We try not to overcomplicate dinner time, especially with our newborn. We love chicken, veggies and rice and this meal is something different than our usual teriyaki chicken rice bowls. Chicken thighs are something we kind of always have stashed in our freezer and this meal is great because you can toss whatever veggies you have on hand onto the sheet pan. This is kind of a back to basics type of meal: chicken, rice and veggies. It’s simple to prepare and super tasty! I know you’re going to love it. It’s great for meal prep and makes delicious leftovers as well. You can scroll down to the recipe card for the full list of ingredients and measurements.
Chicken Thighs: ~1.5 lb. boneless skinless chicken thighs. I like to sear the chicken on both sides for 2-3 minutes before putting on the sheet pan.

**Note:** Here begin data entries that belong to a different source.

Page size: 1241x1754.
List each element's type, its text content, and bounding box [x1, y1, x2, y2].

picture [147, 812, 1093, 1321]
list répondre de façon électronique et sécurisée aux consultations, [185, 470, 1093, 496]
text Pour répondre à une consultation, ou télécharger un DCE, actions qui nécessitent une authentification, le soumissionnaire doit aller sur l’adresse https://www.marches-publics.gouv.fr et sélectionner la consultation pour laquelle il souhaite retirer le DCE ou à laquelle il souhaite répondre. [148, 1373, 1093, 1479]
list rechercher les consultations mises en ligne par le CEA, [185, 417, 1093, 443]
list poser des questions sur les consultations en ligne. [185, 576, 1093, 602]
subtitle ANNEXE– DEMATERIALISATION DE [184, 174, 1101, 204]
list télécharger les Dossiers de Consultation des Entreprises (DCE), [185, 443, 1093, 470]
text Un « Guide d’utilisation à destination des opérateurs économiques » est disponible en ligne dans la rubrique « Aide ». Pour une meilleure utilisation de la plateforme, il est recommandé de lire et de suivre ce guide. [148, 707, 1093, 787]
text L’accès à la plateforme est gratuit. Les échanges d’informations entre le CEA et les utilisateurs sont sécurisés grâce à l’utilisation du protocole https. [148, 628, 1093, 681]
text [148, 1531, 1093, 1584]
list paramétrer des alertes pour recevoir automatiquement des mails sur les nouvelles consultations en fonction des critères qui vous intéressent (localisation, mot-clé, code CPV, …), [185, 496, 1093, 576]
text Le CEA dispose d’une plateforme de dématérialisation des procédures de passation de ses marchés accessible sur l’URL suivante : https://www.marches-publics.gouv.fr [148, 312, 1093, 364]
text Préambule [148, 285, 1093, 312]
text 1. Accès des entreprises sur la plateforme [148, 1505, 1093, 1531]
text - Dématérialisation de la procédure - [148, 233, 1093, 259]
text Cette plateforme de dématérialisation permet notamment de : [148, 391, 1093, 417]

Long grain white rice (basmati or jasmine): I chose white rice for this sheet pan dinner because brown would take too long to make and I didn’t want the chicken to be dry! Veggies: Zucchini, red baby potatoes (very small dice), red bell peppers. You can switch up your veggies, just note some vegetables cook longer or faster than others. Other yummy veggies to try: Brussels sprouts, sweet potatoes, broccoli, carrots, mushrooms. For the sauce on the chicken: Dijon mustard, maple syrup, rice vinegar, rosemary, salt and pepper. For the rice: It’s seasoned with butter, salt, onion, chicken broth and garlic.

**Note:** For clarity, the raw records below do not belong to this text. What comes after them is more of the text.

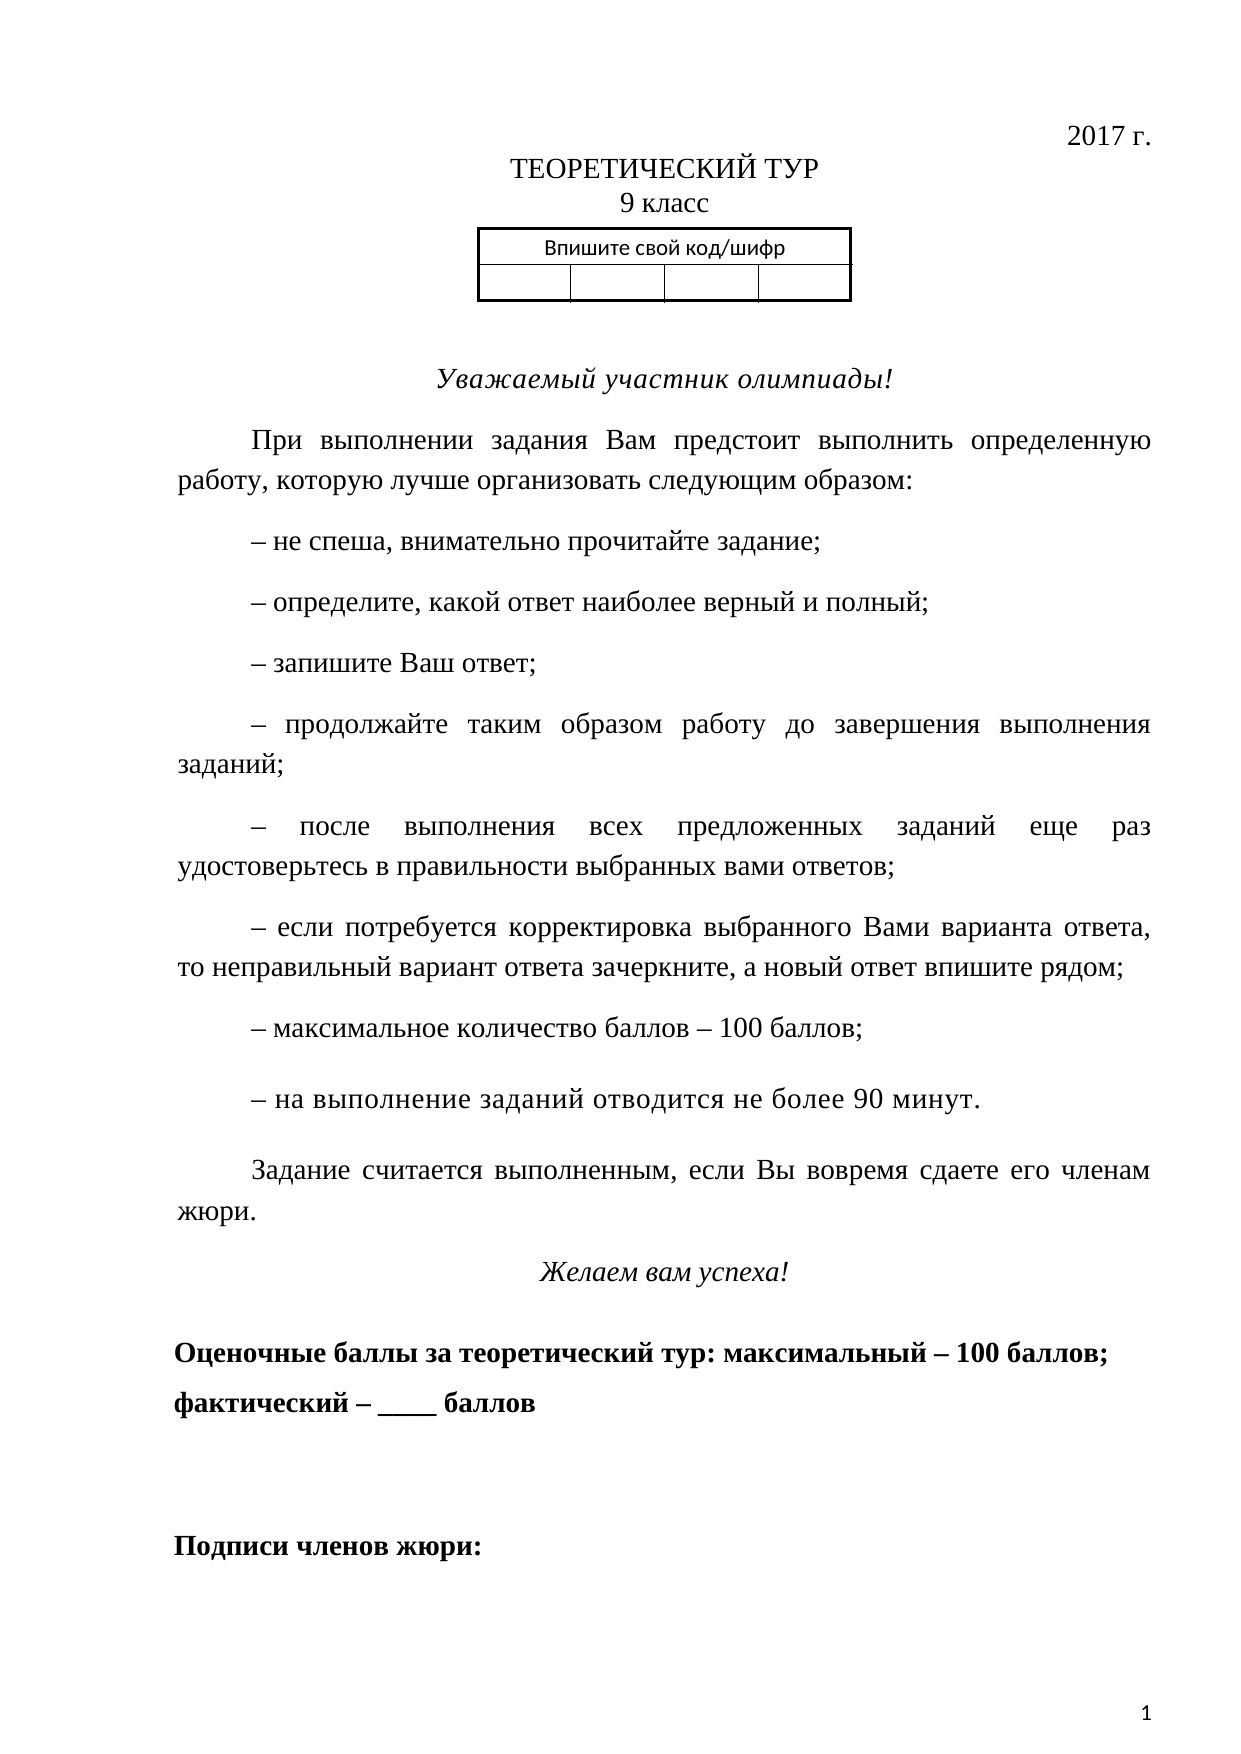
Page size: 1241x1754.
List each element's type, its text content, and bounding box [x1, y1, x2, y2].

text Желаем вам успеха! [177, 1254, 1152, 1287]
text – определите, какой ответ наиболее верный и полный; [177, 584, 1152, 618]
text Задание считается выполненным, если Вы вовремя сдаете его членам жюри. [177, 1152, 1152, 1226]
text Уважаемый участник олимпиады! [177, 361, 1152, 394]
text – не спеша, внимательно прочитайте задание; [177, 523, 1152, 557]
text 9 класс [177, 185, 1152, 219]
text – продолжайте таким образом работу до завершения выполнения заданий; [177, 706, 1152, 780]
text При выполнении задания Вам предстоит выполнить определенную работу, которую лучше организовать следующим образом: [177, 422, 1152, 496]
text – максимальное количество баллов – 100 баллов; [177, 1010, 1152, 1044]
text – на выполнение заданий отводится не более 90 минут. [177, 1081, 1152, 1115]
text – запишите Ваш ответ; [177, 645, 1152, 679]
text – если потребуется корректировка выбранного Вами варианта ответа, то неправильный вариант ответа зачеркните, а новый ответ впишите рядом; [177, 909, 1152, 983]
text 2017 г. [177, 118, 1152, 152]
text – после выполнения всех предложенных заданий еще раз удостоверьтесь в правильности выбранных вами ответов; [177, 808, 1152, 881]
text ТЕОРЕТИЧЕСКИЙ ТУР [177, 152, 1152, 185]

Be sure to scroll down to the recipe card for the full recipe instructions. Try using chicken breasts too! Cut the chicken breast into strips of even bite sized pieces and ensure the internal temperature of the chicken always reaches 165° F.
Don’t like the sauce in the recipe? Try something different! Lemon Garlic Sauce: olive oil, lemon juice, garlic, salt, pepper, parsley Pesto sauce A simple blend of garlic powder, onion powder, red pepper chili flakes, paprika, salt and pepper.
Like I mentioned above, switch up the vegetables! Use what’s is season, or what is in your fridge!